After the repertory seasons in 1906–07 and 1908–09 the company did not perform in London again until 1919, only touring throughout Britain during that time. Carte wrote in 1911 that her health made it impossible for her to produce any more revivals at the Savoy. In March 1909 Charles H. Workman took over the management of the Savoy Theatre from the now frail Carte. She continued to manage the rest of the family businesses with the assistance of Rupert. In 1910 she engaged J. M. Gordon, who had been a member of the company under Gilbert's direction, as stage manager. She implored Gordon to make sure that the operas were performed as the authors had intended. Both Gordon and George Edwardes spoke warmly of Carte.

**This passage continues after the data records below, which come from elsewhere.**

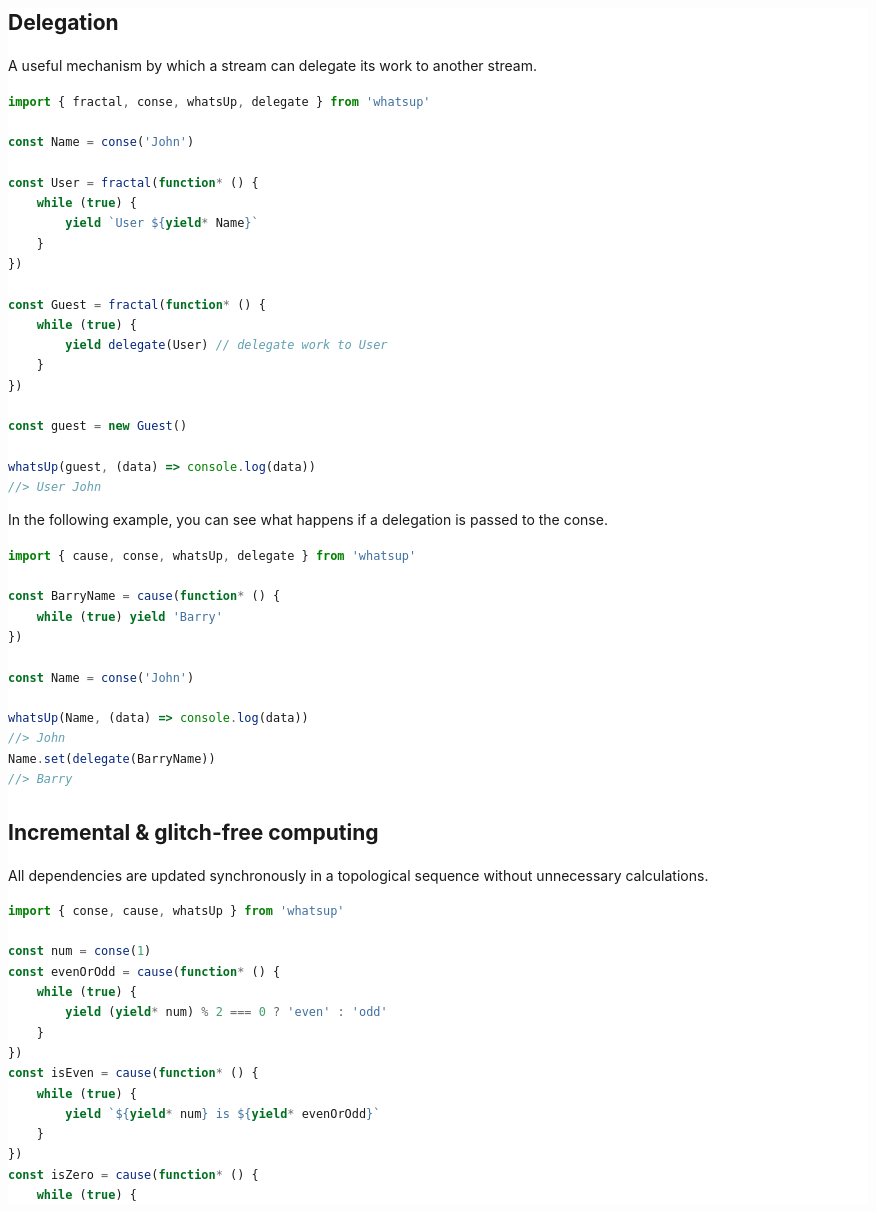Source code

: ## Delegation

A useful mechanism by which a stream can delegate its work to another stream.

```ts
import { fractal, conse, whatsUp, delegate } from 'whatsup'

const Name = conse('John')

const User = fractal(function* () {
    while (true) {
        yield `User ${yield* Name}`
    }
})

const Guest = fractal(function* () {
    while (true) {
        yield delegate(User) // delegate work to User
    }
})

const guest = new Guest()

whatsUp(guest, (data) => console.log(data))
//> User John
```

In the following example, you can see what happens if a delegation is passed to the conse.

```ts
import { cause, conse, whatsUp, delegate } from 'whatsup'

const BarryName = cause(function* () {
    while (true) yield 'Barry'
})

const Name = conse('John')

whatsUp(Name, (data) => console.log(data))
//> John
Name.set(delegate(BarryName))
//> Barry
```

## Incremental & glitch-free computing

All dependencies are updated synchronously in a topological sequence without unnecessary calculations.

```ts
import { conse, cause, whatsUp } from 'whatsup'

const num = conse(1)
const evenOrOdd = cause(function* () {
    while (true) {
        yield (yield* num) % 2 === 0 ? 'even' : 'odd'
    }
})
const isEven = cause(function* () {
    while (true) {
        yield `${yield* num} is ${yield* evenOrOdd}`
    }
})
const isZero = cause(function* () {
    while (true) {
```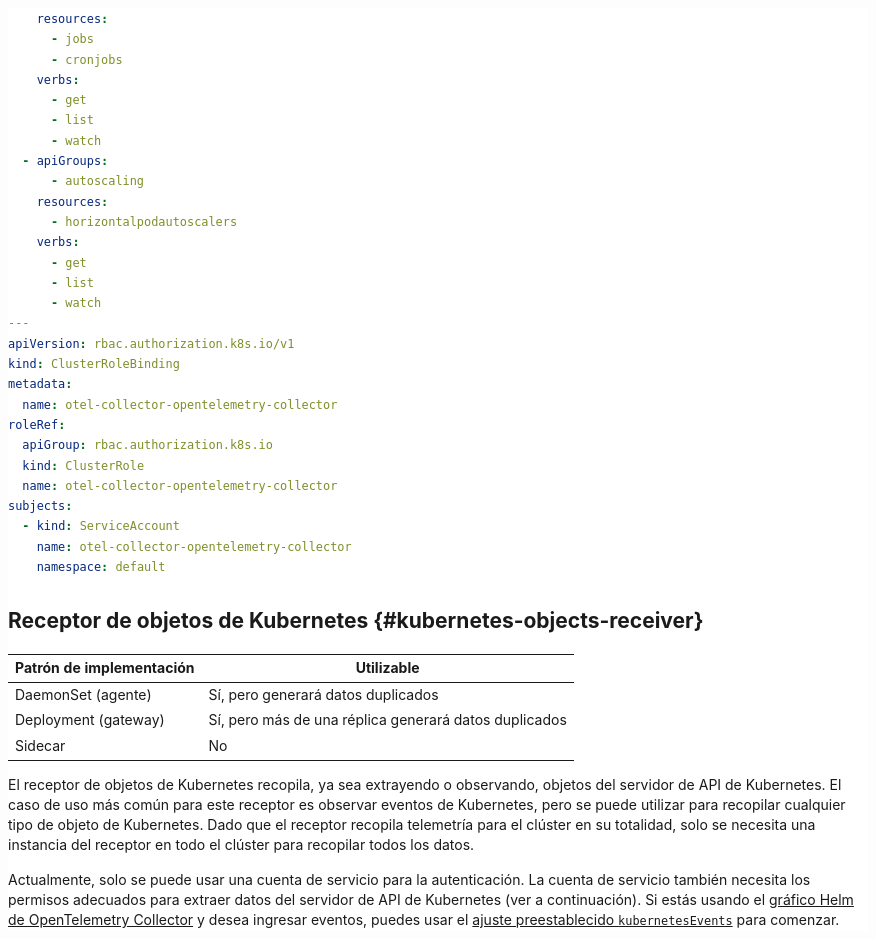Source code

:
 ```yaml
    resources:
      - jobs
      - cronjobs
    verbs:
      - get
      - list
      - watch
  - apiGroups:
      - autoscaling
    resources:
      - horizontalpodautoscalers
    verbs:
      - get
      - list
      - watch
---
apiVersion: rbac.authorization.k8s.io/v1
kind: ClusterRoleBinding
metadata:
  name: otel-collector-opentelemetry-collector
roleRef:
  apiGroup: rbac.authorization.k8s.io
  kind: ClusterRole
  name: otel-collector-opentelemetry-collector
subjects:
  - kind: ServiceAccount
    name: otel-collector-opentelemetry-collector
    namespace: default
```

## Receptor de objetos de Kubernetes {#kubernetes-objects-receiver}

| Patrón de implementación | Utilizable                                            |
| ------------------------ | ----------------------------------------------------- |
| DaemonSet (agente)       | Sí, pero generará datos duplicados                    |
| Deployment (gateway)     | Sí, pero más de una réplica generará datos duplicados |
| Sidecar                  | No                                                    |

El receptor de objetos de Kubernetes recopila, ya sea extrayendo o observando,
objetos del servidor de API de Kubernetes. El caso de uso más común para este
receptor es observar eventos de Kubernetes, pero se puede utilizar para
recopilar cualquier tipo de objeto de Kubernetes. Dado que el receptor recopila
telemetría para el clúster en su totalidad, solo se necesita una instancia del
receptor en todo el clúster para recopilar todos los datos.

Actualmente, solo se puede usar una cuenta de servicio para la autenticación. La
cuenta de servicio también necesita los permisos adecuados para extraer datos
del servidor de API de Kubernetes (ver a continuación). Si estás usando el
[gráfico Helm de OpenTelemetry Collector](../../../platforms/kubernetes/helm/collector/)
y desea ingresar eventos, puedes usar el
[ajuste preestablecido `kubernetesEvents`](../../../platforms/kubernetes/helm/collector/#cluster-metrics-preset)
para comenzar.
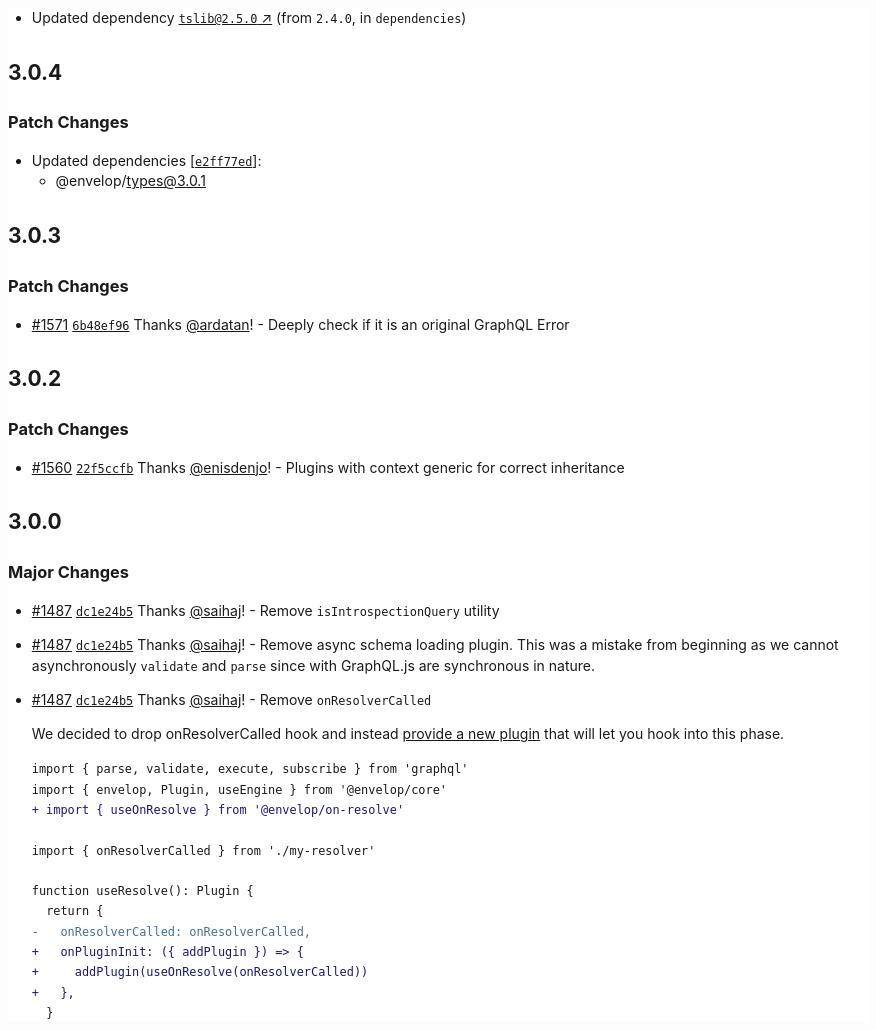   - Updated dependency [`tslib@2.5.0` ↗︎](https://www.npmjs.com/package/tslib/v/2.5.0) (from
    `2.4.0`, in `dependencies`)

## 3.0.4

### Patch Changes

- Updated dependencies
  [[`e2ff77ed`](https://github.com/n1ru4l/envelop/commit/e2ff77edbc8c38d2854fc019f1d71ad4cf948d5f)]:
  - @envelop/types@3.0.1

## 3.0.3

### Patch Changes

- [#1571](https://github.com/n1ru4l/envelop/pull/1571)
  [`6b48ef96`](https://github.com/n1ru4l/envelop/commit/6b48ef962020eb7dfd2918626b8a394bff673e4f)
  Thanks [@ardatan](https://github.com/ardatan)! - Deeply check if it is an original GraphQL Error

## 3.0.2

### Patch Changes

- [#1560](https://github.com/n1ru4l/envelop/pull/1560)
  [`22f5ccfb`](https://github.com/n1ru4l/envelop/commit/22f5ccfbe69eb052cda6c1908425b63e3d906243)
  Thanks [@enisdenjo](https://github.com/enisdenjo)! - Plugins with context generic for correct
  inheritance

## 3.0.0

### Major Changes

- [#1487](https://github.com/n1ru4l/envelop/pull/1487)
  [`dc1e24b5`](https://github.com/n1ru4l/envelop/commit/dc1e24b5340ed7eba300a702b17f9be5cff65a8f)
  Thanks [@saihaj](https://github.com/saihaj)! - Remove `isIntrospectionQuery` utility

- [#1487](https://github.com/n1ru4l/envelop/pull/1487)
  [`dc1e24b5`](https://github.com/n1ru4l/envelop/commit/dc1e24b5340ed7eba300a702b17f9be5cff65a8f)
  Thanks [@saihaj](https://github.com/saihaj)! - Remove async schema loading plugin. This was a
  mistake from beginning as we cannot asynchronously `validate` and `parse` since with GraphQL.js
  are synchronous in nature.

- [#1487](https://github.com/n1ru4l/envelop/pull/1487)
  [`dc1e24b5`](https://github.com/n1ru4l/envelop/commit/dc1e24b5340ed7eba300a702b17f9be5cff65a8f)
  Thanks [@saihaj](https://github.com/saihaj)! - Remove `onResolverCalled`

  We decided to drop onResolverCalled hook and instead
  [provide a new plugin](https://github.com/n1ru4l/envelop/pull/1500) that will let you hook into
  this phase.

  ```diff
  import { parse, validate, execute, subscribe } from 'graphql'
  import { envelop, Plugin, useEngine } from '@envelop/core'
  + import { useOnResolve } from '@envelop/on-resolve'

  import { onResolverCalled } from './my-resolver'

  function useResolve(): Plugin {
    return {
  -   onResolverCalled: onResolverCalled,
  +   onPluginInit: ({ addPlugin }) => {
  +     addPlugin(useOnResolve(onResolverCalled))
  +   },
    }
  ```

In 1912 King George V conferred on Carte the Order of the League of Mercy, in recognition of her charitable generosity. After another illness, lasting several months, she died of a cerebral haemorrhage complicated by acute bronchitis on 5 May 1913, at age 60. A private funeral was held at Golders Green crematorium. In her will, she left the Savoy Theatre, the opera company and the hotel business to Rupert, bequests of £5,000 to each of her two brothers and smaller bequests to a number of friends and colleagues. She left the considerable residuary estate to her husband. The D'Oyly Carte Opera Company continued to operate continuously until 1982.

==Portrayals in film and television==
Carte has been portrayed in the films The Story of Gilbert and Sullivan (1953) by Eileen Herlie and in Topsy-Turvy (1999) by Wendy Nottingham. She was portrayed by Mary McKenzie in the British 1961 3-part TV series, Gilbert & Sullivan: The Immortal Jesters.